ONU critica transferência das responsabilidades da UE sobre migração

A arquitetura das fronteiras europeias atravessa uma mutação profunda, onde a gestão do fluxo migratório deixa de ser uma questão de acolhimento para se tornar um exercício de outsourcing burocrático. O recente endurecimento das políticas da União Europeia, que viabiliza a detenção preventiva antes da remoção e a terceirização do processamento de migrantes em centros instalados fora do território comunitário, revela uma fratura moral preocupante. Estamos diante de uma tentativa de higienizar a responsabilidade jurídica, transferindo para zonas cinzentas do direito internacional o peso de crises humanitárias que a Europa, em sua retórica de direitos humanos, jurou proteger.

Ao criar estes espaços de retenção extracontinentais, o bloco não resolve a raiz das migrações, mas apenas as invisibiliza. É um movimento que flerta com o pragmatismo cínico de quem prefere esconder a poeira sob o tapete alheio a enfrentar a necessidade de uma reforma sistêmica em seu sistema de asilo. A crítica do Alto Comissariado das Nações Unidas para os Direitos Humanos não é apenas um protocolo diplomático; é um alerta de que, ao flexibilizar o princípio da não-rejeição, a Europa corre o risco de desmantelar o próprio edifício ético que ajudou a construir após a Segunda Guerra Mundial. Quando o Direito é submetido à conveniência logística, a justiça torna-se um conceito geográfico, valendo apenas dentro de fronteiras demarcadas.

Para o cidadão comum, essa guinada em direção à externalização das fronteiras pode parecer, à primeira vista, uma solução de segurança ou controle fiscal, mas as consequências a longo prazo são deletérias para a democracia ocidental. Ao institucionalizar a segregação de direitos entre cidadãos e forasteiros em solo sob influência europeia, criamos precedentes perigosos onde a dignidade humana deixa de ser um imperativo categórico para se tornar uma mercadoria negociável. A longo prazo, essa erosão da empatia institucionalizada transformará o tecido social europeu, tornando-o mais insensível à precarização da vida alheia, sob a falsa premissa de que a segurança depende da exclusão total.

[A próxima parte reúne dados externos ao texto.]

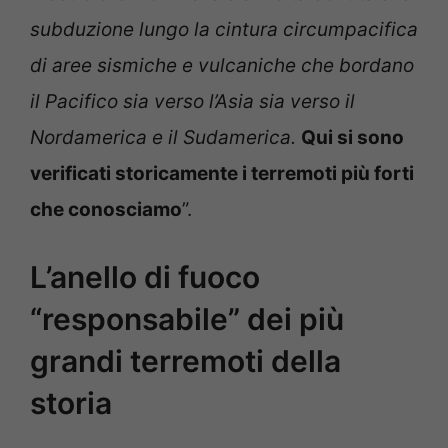
subduzione lungo la cintura circumpacifica
di aree sismiche e vulcaniche che bordano
il Pacifico sia verso l’Asia sia verso il
Nordamerica e il Sudamerica.
Qui si sono
verificati storicamente i terremoti più forti
che conosciamo
”.
L’anello di fuoco
“responsabile” dei più
grandi terremoti della
storia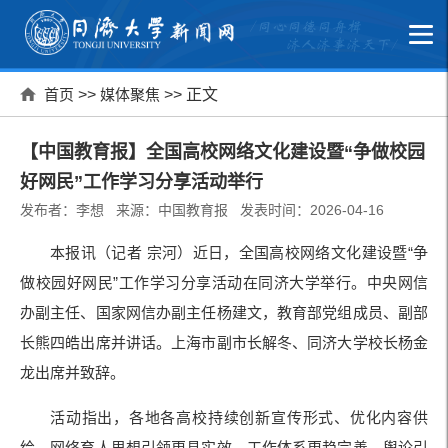
首页
>>
媒体聚焦
>> 正文
【中国教育报】全国高校网络文化建设暨“争做校园
好网民”工作学习分享活动举行
发布者：李想 来源：中国教育报 发表时间：2026-04-16
本报讯（记者 宗河）近日，全国高校网络文化建设暨“争
做校园好网民”工作学习分享活动在同济大学举行。中央网信
办副主任、国家网信办副主任杨建文，教育部党组成员、副部
长熊四皓出席并讲话。上海市副市长解冬、同济大学校长杨金
龙出席并致辞。
活动指出，各地各高校持续创新宣传形式、优化内容供
给，网络育人思想引领更具实效、工作体系更趋完善、舆论引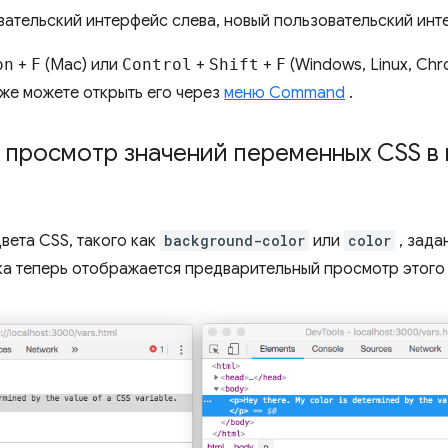
ательский интерфейс слева, новый пользовательский инт
on
+
F
(Mac) или
Control
+
Shift
+
F
(Windows, Linux, Ch
кже можете открыть его через
меню Command
.
 просмотр значений переменных CSS в
вета CSS, такого как
background-color
или
color
, зада
а теперь отображается предварительный просмотр этого 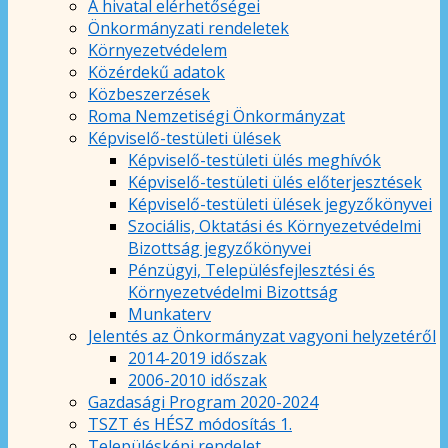
A hivatal elérhetőségei
Önkormányzati rendeletek
Környezetvédelem
Közérdekű adatok
Közbeszerzések
Roma Nemzetiségi Önkormányzat
Képviselő-testületi ülések
Képviselő-testületi ülés meghívók
Képviselő-testületi ülés előterjesztések
Képviselő-testületi ülések jegyzőkönyvei
Szociális, Oktatási és Környezetvédelmi
Bizottság jegyzőkönyvei
Pénzügyi, Településfejlesztési és
Környezetvédelmi Bizottság
Munkaterv
Jelentés az Önkormányzat vagyoni helyzetéről
2014-2019 időszak
2006-2010 időszak
Gazdasági Program 2020-2024
TSZT és HÉSZ módosítás 1.
Településképi rendelet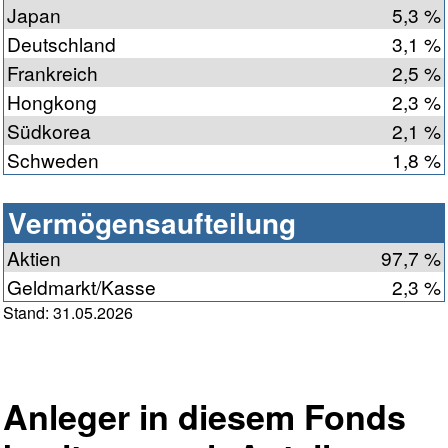
Japan
5,3 %
Deutschland
3,1 %
Frankreich
2,5 %
Hongkong
2,3 %
Südkorea
2,1 %
Schweden
1,8 %
Vermögensaufteilung
Aktien
97,7 %
Geldmarkt/Kasse
2,3 %
Stand: 31.05.2026
Anleger in diesem Fonds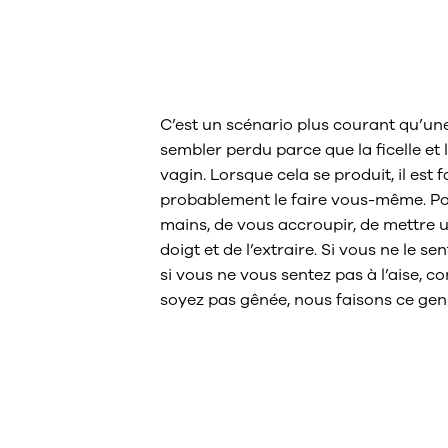
Que faire si je
mon tampon ?
C’est un scénario plus courant qu’une
sembler perdu parce que la ficelle et
vagin. Lorsque cela se produit, il est 
probablement le faire vous-même. Pour 
mains, de vous accroupir, de mettre u
doigt et de l’extraire. Si vous ne le s
si vous ne vous sentez pas à l’aise, 
soyez pas gênée, nous faisons ce genr
Quand faut-il 
médecin en ca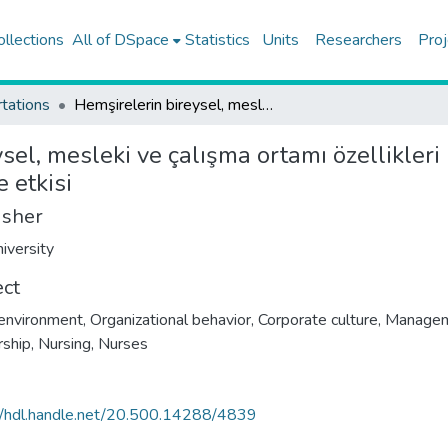
ollections
All of DSpace
Statistics
Units
Researchers
Proj
tations
Hemşirelerin bireysel, mesleki ve çalışma ortamı özellikleri ile dönüşümcü liderliğin bireysel yenilikçilik düzeylerine etkisi
sel, mesleki ve çalışma ortamı özellikleri
e etkisi
isher
iversity
ect
environment
,
Organizational behavior
,
Corporate culture
,
Manage
rship
,
Nursing
,
Nurses
//hdl.handle.net/20.500.14288/4839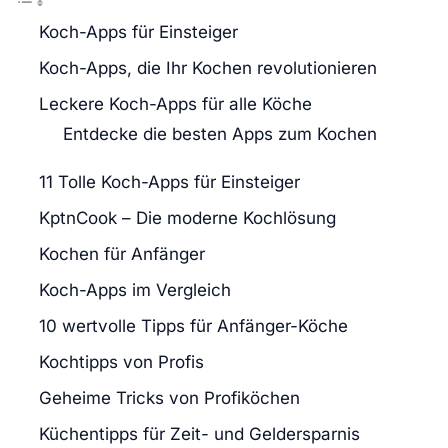
Koch-Apps für Einsteiger
Koch-Apps, die Ihr Kochen revolutionieren
Leckere Koch-Apps für alle Köche
Entdecke die besten Apps zum Kochen
11 Tolle Koch-Apps für Einsteiger
KptnCook – Die moderne Kochlösung
Kochen für Anfänger
Koch-Apps im Vergleich
10 wertvolle Tipps für Anfänger-Köche
Kochtipps von Profis
Geheime Tricks von Profiköchen
Küchentipps für Zeit- und Geldersparnis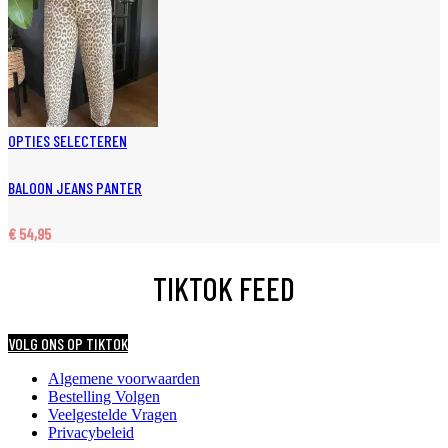
OPTIES SELECTEREN
BALOON JEANS PANTER
€
54,95
TIKTOK FEED
VOLG ONS OP TIKTOK
Algemene voorwaarden
Bestelling Volgen
Veelgestelde Vragen
Privacybeleid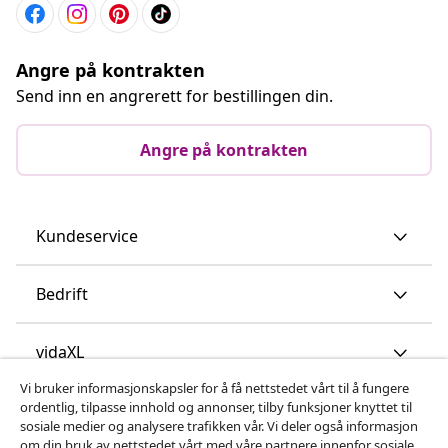
Angre på kontrakten
Send inn en angrerett for bestillingen din.
Angre på kontrakten
Kundeservice
Bedrift
vidaXL
Vi bruker informasjonskapsler for å få nettstedet vårt til å fungere
ordentlig, tilpasse innhold og annonser, tilby funksjoner knyttet til
Oppdag mer
sosiale medier og analysere trafikken vår. Vi deler også informasjon
om din bruk av nettstedet vårt med våre partnere innenfor sosiale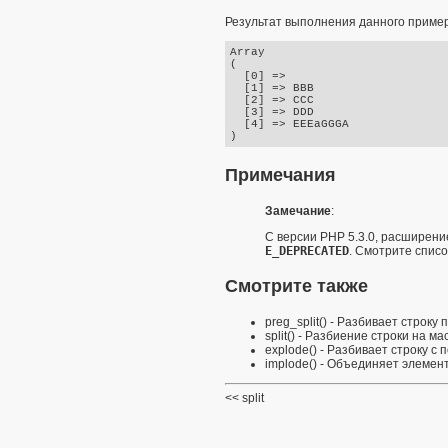
Результат выполнения данного приме
Array

(

  [0] =>

  [1] => BBB

  [2] => CCC

  [3] => DDD

  [4] => EEEaGGGA

Примечания
Замечание
:
С версии PHP 5.3.0, расширен
E_DEPRECATED
. Смотрите
списо
Смотрите также
preg_split()
- Разбивает строку
split()
- Разбиение строки на ма
explode()
- Разбивает строку с
implode()
- Объединяет элемент
split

O que nos resta é o questionamento sobre a sustentabilidade desse modelo de fortaleza. A história é implacável com sociedades que tentam isolar-se da realidade global através de muros, sejam eles físicos ou jurídicos. A migração não é uma anomalia estatística que pode ser detida por regulamentos de detenção, mas um sintoma de um mundo em profunda desigualdade. A verdadeira crise não reside no número de pessoas que batem à porta da Europa, mas na falência de uma visão política que se recusa a enxergar o outro como um sujeito dotado de direitos, preferindo vê-lo como um obstáculo a ser deportado.

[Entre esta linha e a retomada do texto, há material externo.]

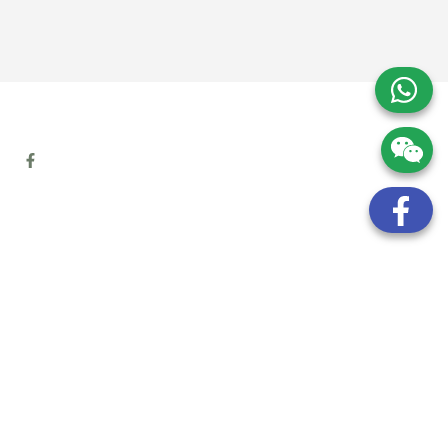
地址:
九龍觀塘開源道72號溢財中心12樓6室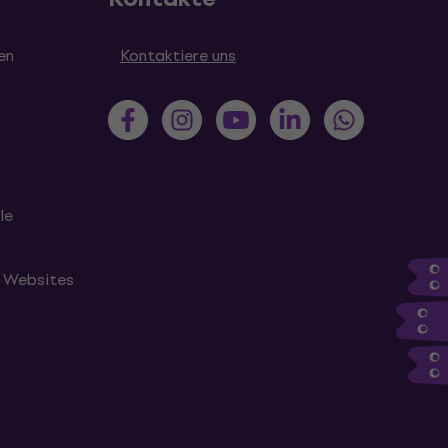
en
Kontaktiere uns
le
n Websites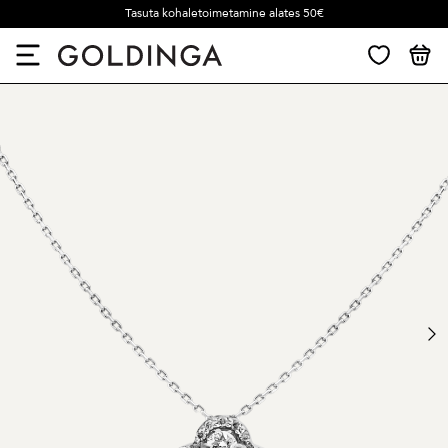
Tasuta kohaletoimetamine alates 50€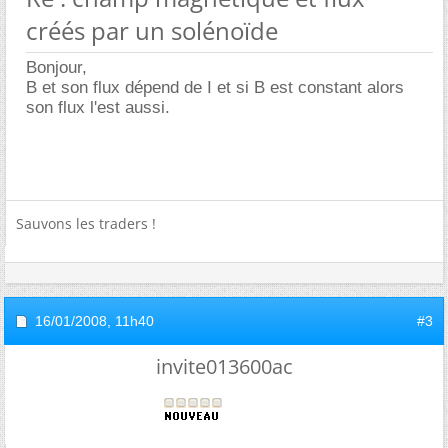
créés par un solénoïde
Bonjour,
B et son flux dépend de I et si B est constant alors
son flux l'est aussi.
Sauvons les traders !
16/01/2008,
11h40
#3
invite013600ac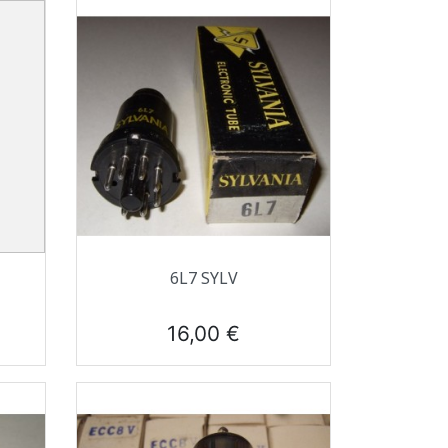
Aperçu rapide

6L7 SYLV
Prix
16,00 €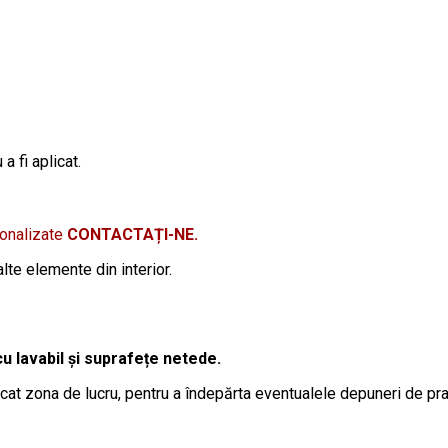
a fi aplicat.
sonalizate
CONTACTAȚI-NE.
lte elemente din interior.
cu lavabil și suprafețe netede.
at zona de lucru, pentru a îndepărta eventualele depuneri de pra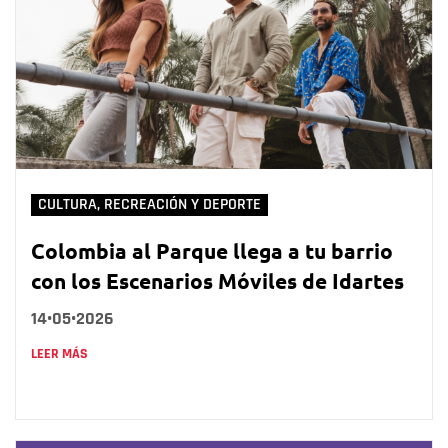
CULTURA, RECREACIÓN Y DEPORTE
Colombia al Parque llega a tu barrio
con los Escenarios Móviles de Idartes
14•05•2026
LEER MÁS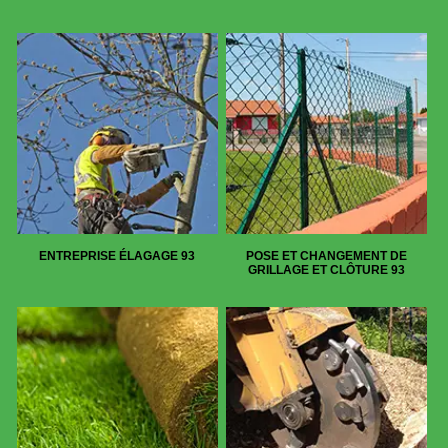
ENTREPRISE ÉLAGAGE 93
POSE ET CHANGEMENT DE
GRILLAGE ET CLÔTURE 93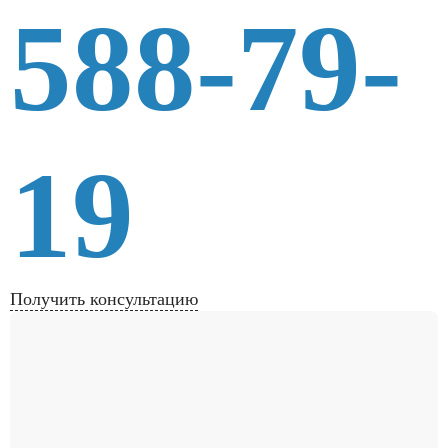
588-79-
19
Получить консультацию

Ao delegarmos a gestão dessas vidas a terceiros, sob condições frequentemente opacas, abrimos mão da nossa própria integridade como protetores das liberdades individuais. É imperativo que a discussão retome o foco humano, saindo da esfera meramente administrativa para o campo da responsabilidade civilizatória. Se a Europa abdica de seus valores fundamentais sob o pretexto de crise, ela não apenas perde a sua autoridade moral no tabuleiro global, como também compromete o futuro da própria justiça que pretende defender dentro de suas fronteiras.